Effective Instrumentation and Runtime Support for Enhancing Software Reliability

The Hong Kong University of Science and Technology
Department of Computer Science and Engineering


PhD Thesis Defence


Title: "Effective Instrumentation and Runtime Support for Enhancing 
Software Reliability"

By

Mr. Hao LING


Abstract:

Modern system and software development have evolved far beyond the 
traditional "code, compile, and run" paradigm. Dynamic analysis and runtime 
monitoring have become essential for enhancing testing, debugging, 
verification, and optimization in continuous development workflows. However, 
standard compilation processes and runtime environments often fail to capture 
the diverse data required for effective dynamic analysis.
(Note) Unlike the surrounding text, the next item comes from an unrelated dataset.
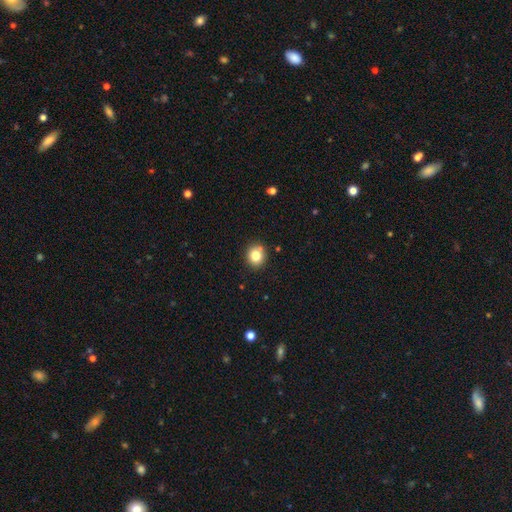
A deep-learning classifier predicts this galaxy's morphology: Smooth or featured: smooth — 80% (star or artifact — 12%)
How rounded: round — 84% (in between — 15%)
Merging: none — 83% (minor disturbance — 10%)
Integrating 
additional compilation and runtime support addresses this gap, but often 
incurs significant overhead, limiting the scalability and applicability of 
the techniques.

This thesis contributes to improving the scalability and practicality of 
dynamic analysis at an industrial scale. We present three key contributions 
that advance instrumentation~(i.e., the automatic insertion of analysis 
instructions) and the associated runtime support to enhance dynamic analysis 
throughout the entire development lifecycle.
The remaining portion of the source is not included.